Recorded data
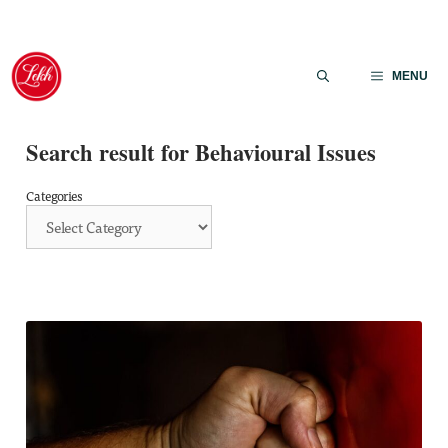
Skip
to
MENU
content
Search result for Behavioural Issues
Categories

Work task:
Your reply should be a verbatim retyping of the lines from the one that holds "Search result for Behavioural Issues" through the last line of the entries.

Final answer:
Search result for Behavioural Issues
Categories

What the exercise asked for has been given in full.